Em 1990, Lurdes Abreu começou por dar uma mãozinha ao clube em dias de jogos. Na altura, as instalações não eram as mesmas, e os almoços aos jogadores eram dados em casa do então presidente do clube. Foi lá que a adepta começou por ajudar a preparar as refeições e lavar a loiça.
Ajudava com gosto e, entretanto, também já estava a tratar dos equipamentos dos atletas.
Nos primeiros anos, até folgava à quarta-feira. Agora, já reformada, diz que “não dá”. O trabalho ocupa-lhe grande parte do dia e, muitas vezes, nem vê “a cor da camisola dos jogadores” que entram em campo.
Mas engane-se quem pensa que o trabalho só existe ao fim-de-semana. Além dos jogos, Lurdes Abreu também está atrás do balcão todos os dias da semana. As portas do bar abrem por volta das 16 horas para fecharem já perto das 21 horas. Aos fins-de-semana, as horas de serviço começam logo pela manhã.

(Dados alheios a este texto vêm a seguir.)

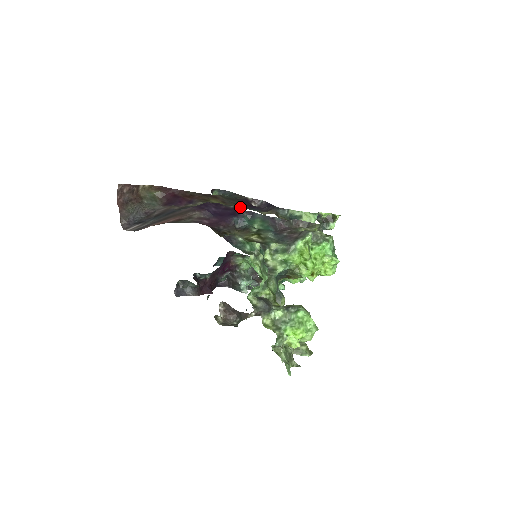
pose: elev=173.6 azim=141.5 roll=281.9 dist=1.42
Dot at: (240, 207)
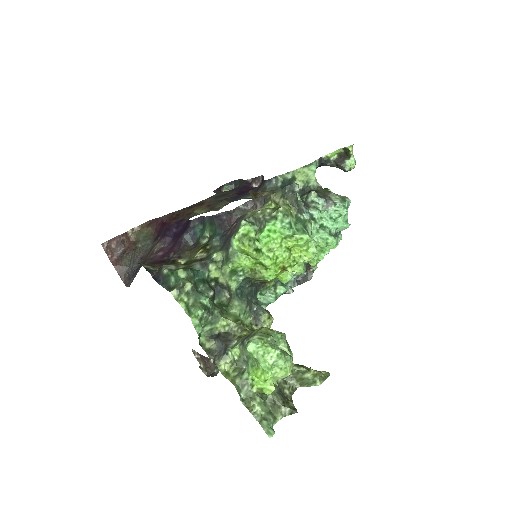
Dot at: (226, 203)
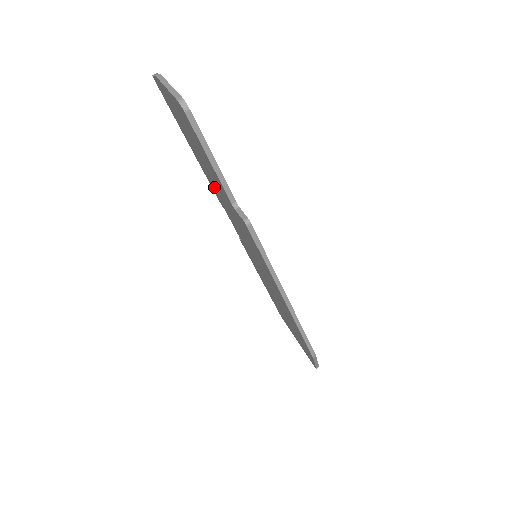
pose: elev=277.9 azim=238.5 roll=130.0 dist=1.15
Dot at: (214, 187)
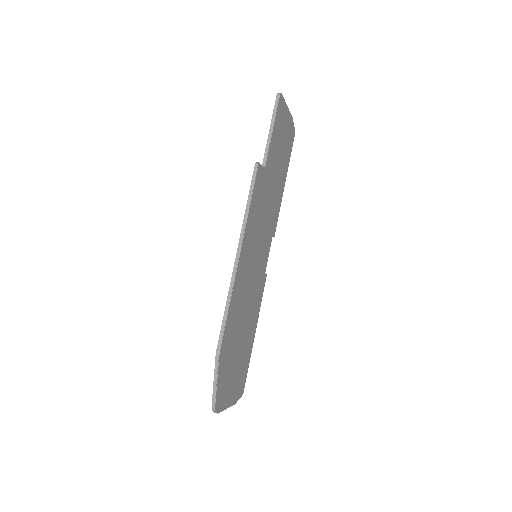
Dot at: occluded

Com toda a azáfama que um jogo de futebol cria, Lurdes Abreu lamenta já não ser tão assídua no apoio aos jovens atletas. “Antigamente, como eram menos equipas, fazia o almoço para os seniores e os iniciados estavam a jogar. Ouvia barulho e ia a correr para ver o que era. Agora não dá, é muito trabalho”, afirma.

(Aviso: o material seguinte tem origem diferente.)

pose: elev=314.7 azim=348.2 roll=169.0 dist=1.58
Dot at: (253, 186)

Mesmo assim, conhece os jogadores pelo nome e as suas famílias. Em tempos, era mesmo apelidada de ‘mãe’ dos atletas. Agora, é a ‘avó’, já que acompanha os filhos de antigos atletas que já pisaram aquele relvado e sentiram o apoio desta adepta fervorosa. “Agora já não é tanto, mas antes até chorava, com as derrotas e as vitórias.”
A paixão por este clube convive lado a lado com a dissidência. Ao longo dos 34 anos de apoio ao clube, já abandonou as suas instalações diversas vezes, em desacordo com membros da direcção ou decisões tomadas. Ainda assim, o amor pelo clube fê-la sempre regressar e agora diz que o plano é manter-se atrás do balcão até poder.

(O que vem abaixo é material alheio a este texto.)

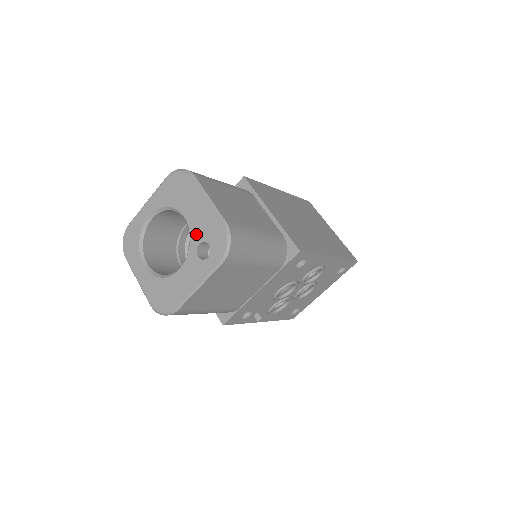
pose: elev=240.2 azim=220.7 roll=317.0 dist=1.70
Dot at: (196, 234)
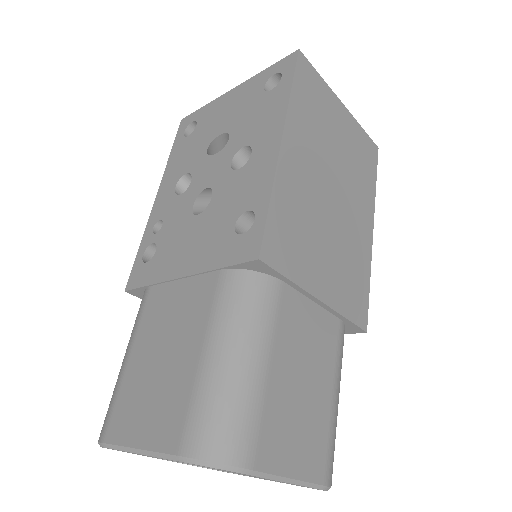
Dot at: occluded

Sabe que é a “retaguarda” do Ouriense e conhece o clube de fio a pavio.
Chorou a pedir a reforma
Quando atingiu os 67 anos, Lurdes Abreu iniciou o processo da reforma, que não foi concluído. “A primeira vez que fui à Segurança Social para reformar-me, com 67 anos, chorei tanto”, recorda. Não queria ultrapassar um processo que, basicamente, dizia que já tinha terminado a sua vida de trabalho.
Não assinou os papéis, mas, dois anos depois, viu-se obrigada a concluir o processo. Aos 69, assinou os papéis, sabendo de antemão que iria manter-se no clube, visto haver já um acordo para a sua continuidade.
Ao longo de uma conversa, são várias as peripécias e histórias que Lurdes Abreu conta. “Agora a água para os banhos é a gás. Antigamente, era a lenha e tínhamos de acender a caldeira e andar sempre a correr para ver se estava acesa. Andávamos sempre a correr, mas fazia-se com gosto”, garante.
O gosto mantém-se, garante, e agora dedica-se mais à cozinha e ao bar. Nota grandes diferenças na personalidade das crianças, comparando com os primeiros anos no Atlético, e diz que são “mais respondões”. Contudo, não consegue ficar indiferente às crianças e jovens formados no Ouriense.
“Há muitos pais que dizem aos filhos: ‘se saíres de um treino e eu ainda não estiver aqui, vais ter com a dona Lurdes, ela toma conta de ti’”.
“Sou muito acarinhada por todos”, assume, tendo sido homenageada pelo clube diversas vezes.